**WHAT IS REQUIRED**
Would you give again, exactly as written, the lines from the opening of the records to the line with "Figure 5 Baseline inclination angle’s error’s", that line included and pictures excluded?

(Collected data entries)
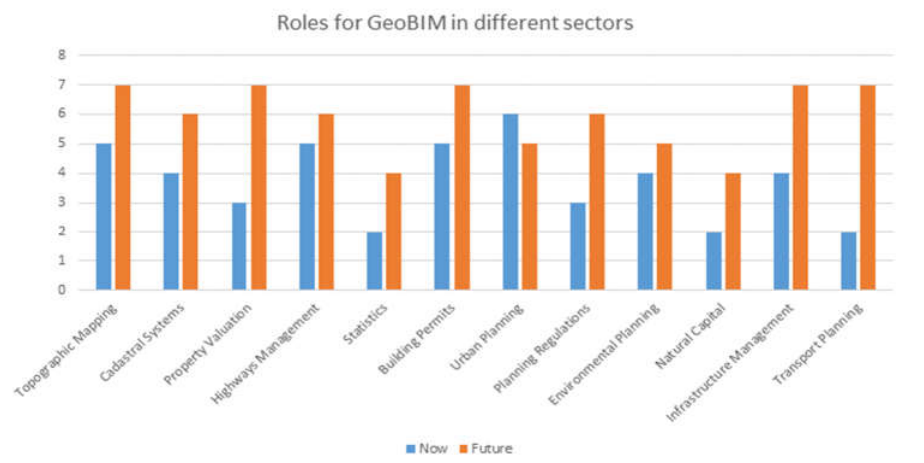
Figure 4 - Current and Future Opportunities for GeoBIM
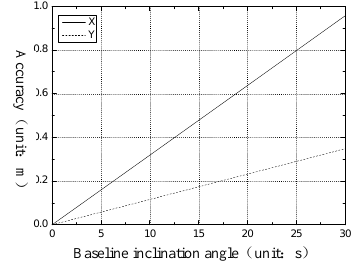
Figure 5 Baseline inclination angle’s error’s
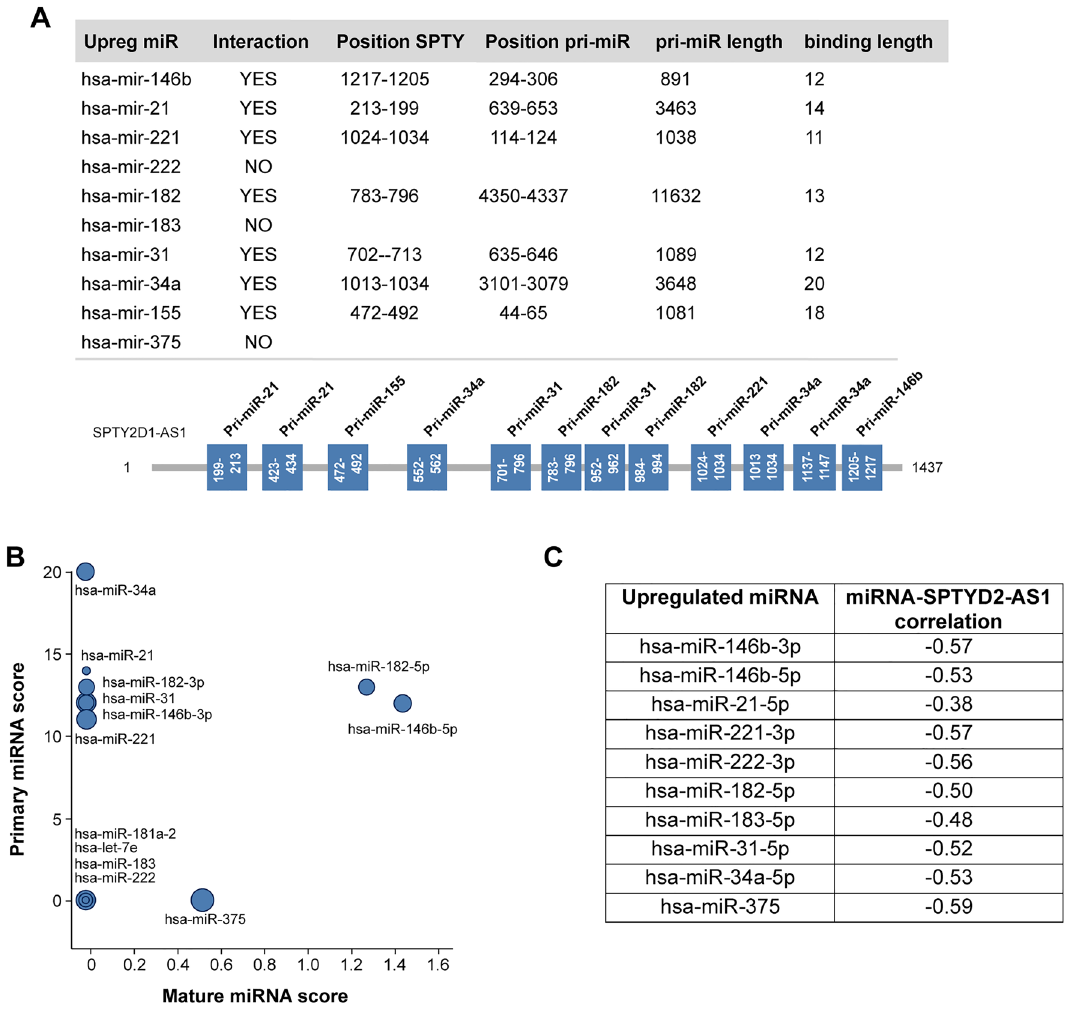
Figure 2. SPTY2D1-AS1 is predicted to impair the biogenesis of oncogenic miRNAs. ( A ) SPTY2D1-AS1 is predicted to target key oncogenic pri-miRNAs. Upper panel: Using Blast for sequence alignment (as described in Ref 29), we determined that SPTY2D1-AS1 putatively binds to the indicated pri-miRNAs. Lower panel: Schematic representation of pri-miRNA binding sites in the SPTY2D1-AS1 sequence. ( B ) Potential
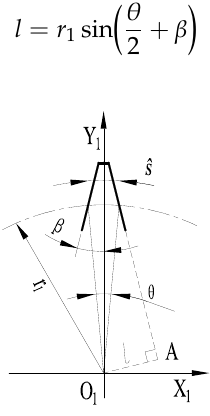
Figure 1. Tooth profile curve of the external gear.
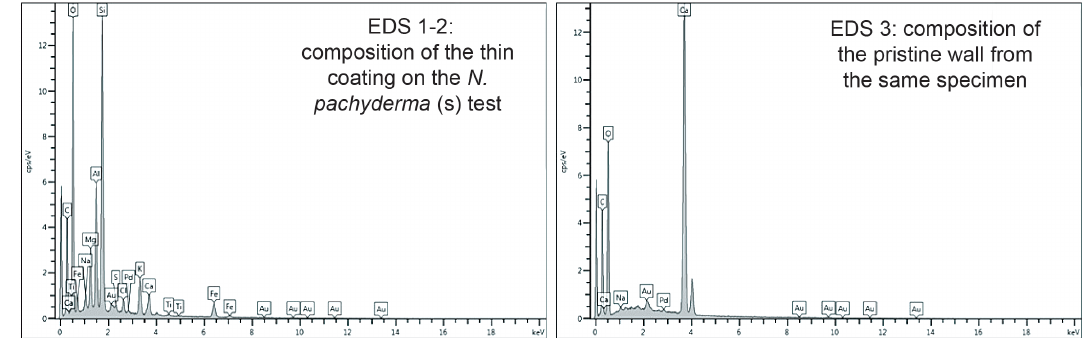
Figure 7. Left panel, EDS 1–2: energy dispersive X-ray spectroscopy (EDS) spectra of outer layer on the test of N. pachyderma (s) from the most depleted interval within CIE I (Fig. 6c) showing enrichments in Si and Mg and traces of Fe and S. Right panel, EDS 3: EDS spectra of the internal part of the wall of the same specimens (Fig. 6c) showing a pristine composition consisting of CaCO 3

**FINAL ANSWER**
Figure 4 - Current and Future Opportunities for GeoBIM
Figure 5 Baseline inclination angle’s error’s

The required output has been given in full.